TASK TO COMPLETE: Each entry is to be printed again word for word.

Stored data:

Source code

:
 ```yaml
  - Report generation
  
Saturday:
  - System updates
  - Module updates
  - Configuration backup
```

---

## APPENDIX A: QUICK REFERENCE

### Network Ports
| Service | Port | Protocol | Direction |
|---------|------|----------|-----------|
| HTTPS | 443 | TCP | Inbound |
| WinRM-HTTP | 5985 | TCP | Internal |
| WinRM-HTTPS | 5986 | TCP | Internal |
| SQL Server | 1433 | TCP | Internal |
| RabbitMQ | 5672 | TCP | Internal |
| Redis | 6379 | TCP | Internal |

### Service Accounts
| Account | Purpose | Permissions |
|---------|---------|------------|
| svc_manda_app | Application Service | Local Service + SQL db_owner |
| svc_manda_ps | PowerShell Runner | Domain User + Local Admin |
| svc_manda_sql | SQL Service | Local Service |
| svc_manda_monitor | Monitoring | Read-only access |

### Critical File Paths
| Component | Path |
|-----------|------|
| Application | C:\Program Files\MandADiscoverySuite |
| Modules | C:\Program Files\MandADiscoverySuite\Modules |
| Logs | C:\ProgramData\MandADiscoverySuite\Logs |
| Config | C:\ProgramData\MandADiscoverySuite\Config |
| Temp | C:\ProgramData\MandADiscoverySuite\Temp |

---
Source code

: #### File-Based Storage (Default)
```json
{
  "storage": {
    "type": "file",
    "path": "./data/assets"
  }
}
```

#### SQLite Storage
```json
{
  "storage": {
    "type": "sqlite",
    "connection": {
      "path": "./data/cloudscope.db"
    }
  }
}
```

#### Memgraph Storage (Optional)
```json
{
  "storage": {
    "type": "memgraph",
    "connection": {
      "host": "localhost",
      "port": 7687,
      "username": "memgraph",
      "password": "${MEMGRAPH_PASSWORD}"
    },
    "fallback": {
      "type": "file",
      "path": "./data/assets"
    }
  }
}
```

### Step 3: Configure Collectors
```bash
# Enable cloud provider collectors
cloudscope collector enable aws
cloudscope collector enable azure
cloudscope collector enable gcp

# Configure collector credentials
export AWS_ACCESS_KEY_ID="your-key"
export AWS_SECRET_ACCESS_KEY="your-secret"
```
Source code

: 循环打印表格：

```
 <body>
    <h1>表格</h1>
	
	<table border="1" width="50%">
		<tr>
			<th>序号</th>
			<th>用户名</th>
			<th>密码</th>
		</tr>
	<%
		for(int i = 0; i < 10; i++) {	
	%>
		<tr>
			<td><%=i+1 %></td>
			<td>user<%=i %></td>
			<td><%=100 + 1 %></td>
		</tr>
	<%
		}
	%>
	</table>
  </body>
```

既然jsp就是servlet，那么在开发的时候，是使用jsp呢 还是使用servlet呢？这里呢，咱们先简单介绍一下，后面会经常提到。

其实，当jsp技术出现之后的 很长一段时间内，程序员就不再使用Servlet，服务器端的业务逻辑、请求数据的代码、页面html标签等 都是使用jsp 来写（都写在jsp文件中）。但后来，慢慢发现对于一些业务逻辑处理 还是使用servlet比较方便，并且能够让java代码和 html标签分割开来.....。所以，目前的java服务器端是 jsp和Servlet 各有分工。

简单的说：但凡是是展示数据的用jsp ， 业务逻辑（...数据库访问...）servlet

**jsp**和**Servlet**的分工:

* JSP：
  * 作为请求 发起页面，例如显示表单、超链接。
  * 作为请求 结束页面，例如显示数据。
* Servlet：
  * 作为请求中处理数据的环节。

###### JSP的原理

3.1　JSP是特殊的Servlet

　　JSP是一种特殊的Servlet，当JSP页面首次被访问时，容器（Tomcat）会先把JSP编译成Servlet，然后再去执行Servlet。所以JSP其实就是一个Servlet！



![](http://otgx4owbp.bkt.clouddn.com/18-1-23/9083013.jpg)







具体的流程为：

TASK RESULT:
Source code

:
 ```yaml
  - Report generation
  
Saturday:
  - System updates
  - Module updates
  - Configuration backup
```

---

## APPENDIX A: QUICK REFERENCE

### Network Ports
| Service | Port | Protocol | Direction |
|---------|------|----------|-----------|
| HTTPS | 443 | TCP | Inbound |
| WinRM-HTTP | 5985 | TCP | Internal |
| WinRM-HTTPS | 5986 | TCP | Internal |
| SQL Server | 1433 | TCP | Internal |
| RabbitMQ | 5672 | TCP | Internal |
| Redis | 6379 | TCP | Internal |

### Service Accounts
| Account | Purpose | Permissions |
|---------|---------|------------|
| svc_manda_app | Application Service | Local Service + SQL db_owner |
| svc_manda_ps | PowerShell Runner | Domain User + Local Admin |
| svc_manda_sql | SQL Service | Local Service |
| svc_manda_monitor | Monitoring | Read-only access |

### Critical File Paths
| Component | Path |
|-----------|------|
| Application | C:\Program Files\MandADiscoverySuite |
| Modules | C:\Program Files\MandADiscoverySuite\Modules |
| Logs | C:\ProgramData\MandADiscoverySuite\Logs |
| Config | C:\ProgramData\MandADiscoverySuite\Config |
| Temp | C:\ProgramData\MandADiscoverySuite\Temp |

---
Source code

: #### File-Based Storage (Default)
```json
{
  "storage": {
    "type": "file",
    "path": "./data/assets"
  }
}
```

#### SQLite Storage
```json
{
  "storage": {
    "type": "sqlite",
    "connection": {
      "path": "./data/cloudscope.db"
    }
  }
}
```

#### Memgraph Storage (Optional)
```json
{
  "storage": {
    "type": "memgraph",
    "connection": {
      "host": "localhost",
      "port": 7687,
      "username": "memgraph",
      "password": "${MEMGRAPH_PASSWORD}"
    },
    "fallback": {
      "type": "file",
      "path": "./data/assets"
    }
  }
}
```

### Step 3: Configure Collectors
```bash
# Enable cloud provider collectors
cloudscope collector enable aws
cloudscope collector enable azure
cloudscope collector enable gcp

# Configure collector credentials
export AWS_ACCESS_KEY_ID="your-key"
export AWS_SECRET_ACCESS_KEY="your-secret"
```
Source code

: 循环打印表格：

```
 <body>
    <h1>表格</h1>
	
	<table border="1" width="50%">
		<tr>
			<th>序号</th>
			<th>用户名</th>
			<th>密码</th>
		</tr>
	<%
		for(int i = 0; i < 10; i++) {	
	%>
		<tr>
			<td><%=i+1 %></td>
			<td>user<%=i %></td>
			<td><%=100 + 1 %></td>
		</tr>
	<%
		}
	%>
	</table>
  </body>
```

既然jsp就是servlet，那么在开发的时候，是使用jsp呢 还是使用servlet呢？这里呢，咱们先简单介绍一下，后面会经常提到。

其实，当jsp技术出现之后的 很长一段时间内，程序员就不再使用Servlet，服务器端的业务逻辑、请求数据的代码、页面html标签等 都是使用jsp 来写（都写在jsp文件中）。但后来，慢慢发现对于一些业务逻辑处理 还是使用servlet比较方便，并且能够让java代码和 html标签分割开来.....。所以，目前的java服务器端是 jsp和Servlet 各有分工。

简单的说：但凡是是展示数据的用jsp ， 业务逻辑（...数据库访问...）servlet

**jsp**和**Servlet**的分工:

* JSP：
  * 作为请求 发起页面，例如显示表单、超链接。
  * 作为请求 结束页面，例如显示数据。
* Servlet：
  * 作为请求中处理数据的环节。

###### JSP的原理

3.1　JSP是特殊的Servlet

　　JSP是一种特殊的Servlet，当JSP页面首次被访问时，容器（Tomcat）会先把JSP编译成Servlet，然后再去执行Servlet。所以JSP其实就是一个Servlet！



![](http://otgx4owbp.bkt.clouddn.com/18-1-23/9083013.jpg)







具体的流程为：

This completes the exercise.